On the Logical Content of Knowledge Bases
Alexader V. Gheorghiu, Tao Gu
TL;DR
This paper argues that logic can be derived from the structure of knowledge rather than assumed a priori. By modeling knowledge as atomic systems—networks of inferential rules—the authors define intrinsic and extrinsic logical connectives that reveal how conjunction, disjunction, and negation operate both within a knowledge base and under its extensions. The base-extension semantics show that, depending on the chosen basis, the resulting logic can be classical, intuitionistic, or intermediate, recasting epistemic logic as an emergent property of epistemic organization. This reframes traditional logic as a formal articulation of knowledge dynamics and suggests directions for richer models of knowledge in AI and semantics.
Abstract
Standard epistemic logics introduce a modal operator K to represent knowledge, but in doing so they presuppose the logical apparatus they aim to explain. By contrast, this paper explores how logic may be derived from the structure of knowledge itself. We begin from a pre-logical notion of a knowledge base understood as a network of inferential connections between atomic propositions.
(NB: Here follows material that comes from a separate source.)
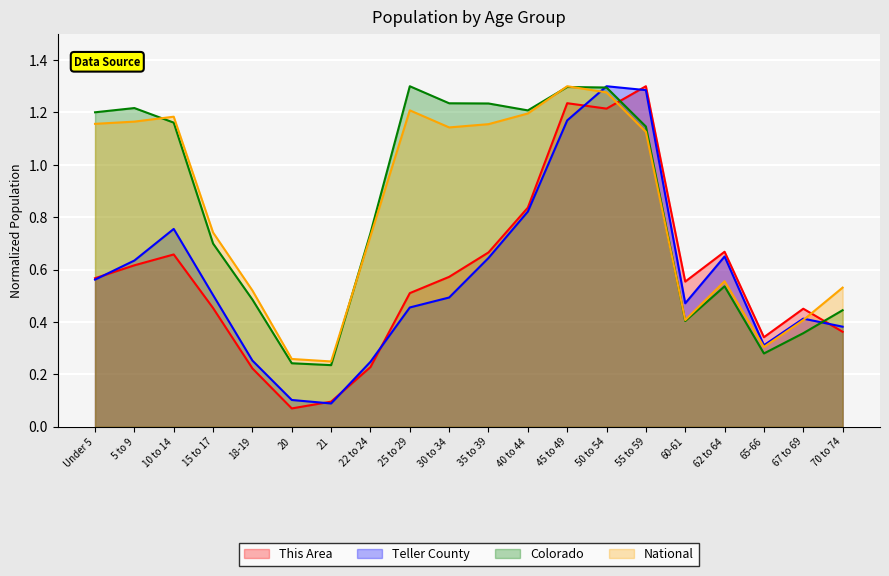

What is the difference between the second highest and second lowest values in the National series?

1.0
Logical constants are then defined in terms of what is supported by such a base: intrinsically, by relations that hold within it, and extrinsically, by the behaviour of those relations under extension. This yields a general semantic framework in which familiar systems (classical, intuitionistic, and various intermediate logics) arise naturally from different assumptions about the form of knowledge. This offers a reversal of the traditional explanatory order: rather than treating logic as a precondition for the articulation of knowledge, it shows how logical structure can emerge from epistemic organisation.